Lin Feng’in tüm varlıklara karşı zafer kazandığını gören Büyük Void Tarikatı’nın takipçileri acımasızdı. Tai Yi Kutsal Adam derin bir nefes verdi ve şöyle dedi: “Bu tür bir ilahi güç, İkinci Musibet Son Aşaması, Yok Edilemezlik Alemi seviyesindeki birine aittir.”
“Tarikatımızın tarihinde bile, yalnızca ilk mezhep lideri usta Chi Yang ve siz, büyük kardeş Tai Yi, bu seviyedeki gelişime ulaşabildiniz. Yüce Cennetsel Aynanın kurtarılması başarılı olmasına ve Cenneti Yok Eden Kılıç Ruh Denizine girmemesine rağmen, Göksel Tarikatın lideri Yüce Cennetsel Ayna kadar güçlü başka bir sihirli hazineye sahipti,” dedi Zheng Yi Kutsal Adam.
Gökyüzünü Koruyan Şemsiye’ye baktı ve devam etti: “Bu mücevher, pek sihirli bir hazine olarak görülmese de, Yüce Cennetsel Ayna dışında kırılması mümkün olmayan inanılmaz bir savunma gücüne sahip. Onun Ruh Denizini arıtmasını engellemek için elimizden geleni yapsak bile hiç şansımız yok.”

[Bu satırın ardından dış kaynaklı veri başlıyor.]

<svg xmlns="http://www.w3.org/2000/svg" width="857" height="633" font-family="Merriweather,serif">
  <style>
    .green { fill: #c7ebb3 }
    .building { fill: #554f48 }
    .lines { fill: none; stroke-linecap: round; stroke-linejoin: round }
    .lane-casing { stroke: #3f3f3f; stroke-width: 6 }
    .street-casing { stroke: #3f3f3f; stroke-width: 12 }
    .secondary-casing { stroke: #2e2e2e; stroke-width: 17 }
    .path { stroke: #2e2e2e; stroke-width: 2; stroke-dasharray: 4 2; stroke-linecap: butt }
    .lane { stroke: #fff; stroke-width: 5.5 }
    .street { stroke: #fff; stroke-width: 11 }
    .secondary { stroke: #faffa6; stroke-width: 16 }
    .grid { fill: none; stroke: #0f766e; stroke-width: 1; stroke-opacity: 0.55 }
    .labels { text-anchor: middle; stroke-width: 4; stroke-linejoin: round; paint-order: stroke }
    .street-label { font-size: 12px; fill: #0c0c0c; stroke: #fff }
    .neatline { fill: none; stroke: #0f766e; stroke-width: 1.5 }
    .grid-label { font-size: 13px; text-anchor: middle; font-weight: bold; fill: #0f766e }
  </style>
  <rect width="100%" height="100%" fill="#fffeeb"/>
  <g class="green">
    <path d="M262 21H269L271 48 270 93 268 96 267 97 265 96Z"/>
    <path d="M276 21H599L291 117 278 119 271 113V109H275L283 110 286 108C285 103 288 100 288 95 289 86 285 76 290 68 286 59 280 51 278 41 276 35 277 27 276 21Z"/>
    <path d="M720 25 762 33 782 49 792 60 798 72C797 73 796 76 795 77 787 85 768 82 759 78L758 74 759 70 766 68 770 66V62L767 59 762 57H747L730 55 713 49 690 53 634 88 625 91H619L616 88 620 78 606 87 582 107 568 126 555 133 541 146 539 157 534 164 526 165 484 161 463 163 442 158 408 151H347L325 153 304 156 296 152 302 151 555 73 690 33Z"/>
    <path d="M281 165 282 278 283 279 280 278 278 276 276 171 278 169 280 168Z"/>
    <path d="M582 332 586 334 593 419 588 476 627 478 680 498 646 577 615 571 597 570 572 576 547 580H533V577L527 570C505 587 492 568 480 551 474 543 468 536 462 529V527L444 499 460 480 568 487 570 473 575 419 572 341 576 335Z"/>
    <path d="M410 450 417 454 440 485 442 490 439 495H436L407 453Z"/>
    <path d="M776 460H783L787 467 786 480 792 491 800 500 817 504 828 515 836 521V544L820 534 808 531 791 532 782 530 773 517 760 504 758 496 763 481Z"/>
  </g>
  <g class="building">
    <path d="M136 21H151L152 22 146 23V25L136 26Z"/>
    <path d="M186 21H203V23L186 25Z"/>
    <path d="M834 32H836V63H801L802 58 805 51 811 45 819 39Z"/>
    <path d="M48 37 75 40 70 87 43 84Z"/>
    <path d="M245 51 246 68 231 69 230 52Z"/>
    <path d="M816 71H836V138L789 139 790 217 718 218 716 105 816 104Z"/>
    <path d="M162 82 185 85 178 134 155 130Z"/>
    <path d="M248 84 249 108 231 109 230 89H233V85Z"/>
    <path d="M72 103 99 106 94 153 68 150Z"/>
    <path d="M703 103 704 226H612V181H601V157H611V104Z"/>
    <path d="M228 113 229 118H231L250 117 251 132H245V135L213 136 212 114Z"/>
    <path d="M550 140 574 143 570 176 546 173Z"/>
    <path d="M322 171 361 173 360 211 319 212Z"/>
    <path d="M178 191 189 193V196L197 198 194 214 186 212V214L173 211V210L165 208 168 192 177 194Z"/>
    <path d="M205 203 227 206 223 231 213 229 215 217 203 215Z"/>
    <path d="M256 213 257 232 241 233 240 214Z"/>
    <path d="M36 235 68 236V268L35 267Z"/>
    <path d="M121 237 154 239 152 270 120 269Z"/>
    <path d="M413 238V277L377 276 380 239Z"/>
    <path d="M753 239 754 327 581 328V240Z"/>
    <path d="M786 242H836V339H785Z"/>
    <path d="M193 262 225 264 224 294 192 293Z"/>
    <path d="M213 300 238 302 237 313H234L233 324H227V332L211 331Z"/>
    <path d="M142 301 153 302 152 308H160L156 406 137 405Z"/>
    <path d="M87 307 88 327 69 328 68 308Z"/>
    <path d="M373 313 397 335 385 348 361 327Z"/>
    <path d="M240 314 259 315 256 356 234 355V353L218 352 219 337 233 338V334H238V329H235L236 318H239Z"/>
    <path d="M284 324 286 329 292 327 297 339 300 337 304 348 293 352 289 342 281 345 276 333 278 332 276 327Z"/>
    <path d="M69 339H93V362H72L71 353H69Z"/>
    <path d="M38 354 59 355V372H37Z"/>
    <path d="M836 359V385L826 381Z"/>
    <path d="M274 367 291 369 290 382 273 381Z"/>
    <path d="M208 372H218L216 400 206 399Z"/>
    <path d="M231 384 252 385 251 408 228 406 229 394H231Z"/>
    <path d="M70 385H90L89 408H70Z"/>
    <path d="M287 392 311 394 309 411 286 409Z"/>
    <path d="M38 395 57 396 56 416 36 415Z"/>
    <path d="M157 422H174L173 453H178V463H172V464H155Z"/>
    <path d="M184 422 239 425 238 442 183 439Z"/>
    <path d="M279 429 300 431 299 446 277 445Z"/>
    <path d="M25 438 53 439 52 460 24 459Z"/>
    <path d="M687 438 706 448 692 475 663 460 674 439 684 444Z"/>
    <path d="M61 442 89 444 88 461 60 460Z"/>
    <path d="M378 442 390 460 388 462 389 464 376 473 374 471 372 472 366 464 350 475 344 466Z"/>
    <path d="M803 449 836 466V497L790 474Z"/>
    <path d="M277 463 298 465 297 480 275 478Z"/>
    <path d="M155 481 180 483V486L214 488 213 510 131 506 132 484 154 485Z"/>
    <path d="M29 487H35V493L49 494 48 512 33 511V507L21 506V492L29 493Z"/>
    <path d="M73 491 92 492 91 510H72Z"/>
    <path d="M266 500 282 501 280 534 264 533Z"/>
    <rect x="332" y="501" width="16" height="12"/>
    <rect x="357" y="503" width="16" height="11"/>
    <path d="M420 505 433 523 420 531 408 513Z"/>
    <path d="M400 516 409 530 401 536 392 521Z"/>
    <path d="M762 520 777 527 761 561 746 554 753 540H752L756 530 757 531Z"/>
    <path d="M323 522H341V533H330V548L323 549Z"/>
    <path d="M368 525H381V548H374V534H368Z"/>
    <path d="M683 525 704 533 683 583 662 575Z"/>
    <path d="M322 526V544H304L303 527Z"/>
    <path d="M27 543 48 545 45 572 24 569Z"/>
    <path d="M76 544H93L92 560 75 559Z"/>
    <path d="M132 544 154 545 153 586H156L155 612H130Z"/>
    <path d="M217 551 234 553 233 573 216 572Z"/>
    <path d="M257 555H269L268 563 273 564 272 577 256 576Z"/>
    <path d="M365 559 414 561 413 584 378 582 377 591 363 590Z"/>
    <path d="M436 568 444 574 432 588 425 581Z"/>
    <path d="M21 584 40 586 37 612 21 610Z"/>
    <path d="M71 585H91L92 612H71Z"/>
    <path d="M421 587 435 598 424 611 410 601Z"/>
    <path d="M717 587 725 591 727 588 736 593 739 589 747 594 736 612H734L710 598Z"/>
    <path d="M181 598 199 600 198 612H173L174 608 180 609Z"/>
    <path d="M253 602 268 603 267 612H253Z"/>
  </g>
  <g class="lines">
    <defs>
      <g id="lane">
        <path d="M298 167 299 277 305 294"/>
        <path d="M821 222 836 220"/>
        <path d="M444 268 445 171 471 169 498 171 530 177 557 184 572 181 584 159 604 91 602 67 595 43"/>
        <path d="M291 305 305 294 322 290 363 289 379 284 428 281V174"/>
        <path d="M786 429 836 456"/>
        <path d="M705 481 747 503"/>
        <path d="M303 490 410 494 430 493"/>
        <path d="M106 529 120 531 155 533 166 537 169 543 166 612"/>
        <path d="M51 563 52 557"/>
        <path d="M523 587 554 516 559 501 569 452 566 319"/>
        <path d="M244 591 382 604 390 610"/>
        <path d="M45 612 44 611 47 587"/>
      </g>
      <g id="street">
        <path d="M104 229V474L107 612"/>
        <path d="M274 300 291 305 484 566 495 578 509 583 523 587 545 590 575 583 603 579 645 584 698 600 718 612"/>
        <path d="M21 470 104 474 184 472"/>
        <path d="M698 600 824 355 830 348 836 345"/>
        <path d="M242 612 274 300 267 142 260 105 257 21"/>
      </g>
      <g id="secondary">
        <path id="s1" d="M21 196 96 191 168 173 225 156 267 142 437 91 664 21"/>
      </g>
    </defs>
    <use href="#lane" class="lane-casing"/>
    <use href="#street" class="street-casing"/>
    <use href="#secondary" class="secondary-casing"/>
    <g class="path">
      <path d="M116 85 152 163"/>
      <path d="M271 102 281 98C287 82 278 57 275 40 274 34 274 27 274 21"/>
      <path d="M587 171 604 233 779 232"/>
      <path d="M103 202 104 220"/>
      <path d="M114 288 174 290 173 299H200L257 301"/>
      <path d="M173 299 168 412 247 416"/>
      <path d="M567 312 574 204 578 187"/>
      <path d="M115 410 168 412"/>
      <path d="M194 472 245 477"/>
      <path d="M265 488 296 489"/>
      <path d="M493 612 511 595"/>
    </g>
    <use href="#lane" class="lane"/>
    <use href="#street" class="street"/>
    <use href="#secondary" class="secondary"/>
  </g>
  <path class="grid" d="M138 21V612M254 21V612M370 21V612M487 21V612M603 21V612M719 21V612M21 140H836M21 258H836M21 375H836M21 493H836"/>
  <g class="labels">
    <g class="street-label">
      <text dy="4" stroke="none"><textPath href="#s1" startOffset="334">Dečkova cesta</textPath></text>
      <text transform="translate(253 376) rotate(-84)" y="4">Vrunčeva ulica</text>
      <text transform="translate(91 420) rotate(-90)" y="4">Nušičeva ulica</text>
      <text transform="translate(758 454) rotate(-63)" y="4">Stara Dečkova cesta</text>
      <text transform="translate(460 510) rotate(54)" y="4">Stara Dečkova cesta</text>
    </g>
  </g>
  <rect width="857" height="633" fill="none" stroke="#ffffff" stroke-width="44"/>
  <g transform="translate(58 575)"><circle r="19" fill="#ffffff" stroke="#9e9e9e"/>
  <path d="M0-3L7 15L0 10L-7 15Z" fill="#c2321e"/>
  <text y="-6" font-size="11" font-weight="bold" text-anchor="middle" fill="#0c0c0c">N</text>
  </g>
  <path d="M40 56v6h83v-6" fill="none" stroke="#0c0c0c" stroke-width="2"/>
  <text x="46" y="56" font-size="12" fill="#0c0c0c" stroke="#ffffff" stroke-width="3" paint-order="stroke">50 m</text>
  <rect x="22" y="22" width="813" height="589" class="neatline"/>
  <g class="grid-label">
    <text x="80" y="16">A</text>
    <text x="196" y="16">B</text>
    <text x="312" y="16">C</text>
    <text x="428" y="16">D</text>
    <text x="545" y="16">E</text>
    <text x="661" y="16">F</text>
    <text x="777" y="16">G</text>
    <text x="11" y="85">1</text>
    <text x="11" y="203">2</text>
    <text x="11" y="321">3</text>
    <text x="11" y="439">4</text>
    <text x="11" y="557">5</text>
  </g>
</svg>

Kalabalık sustu. Xuan Lin Kutsal Adam, Lin Daohan’a baktı ve şöyle dedi: “Ruh Denizi’ndeki durum zaten kurtuluşun ötesinde. Şimdi büyük bir şey olmadıkça gidişatı tersine çevirmek için yapabileceğimiz hiçbir şey yok. Her şey şu anda Büyük Dünya’da olup bitenlere bağlı.”
Lin Daohan usulca şöyle dedi: “Bütün bunlar sadece hipotez. Eğer işler planlandığı gibi gitmezse…”
Tai Yi Kutsal Adam gözlerini kapattı, Lin Feng’e “baktı” ve yavaşça şöyle dedi, “kader kendi ellerimizde.”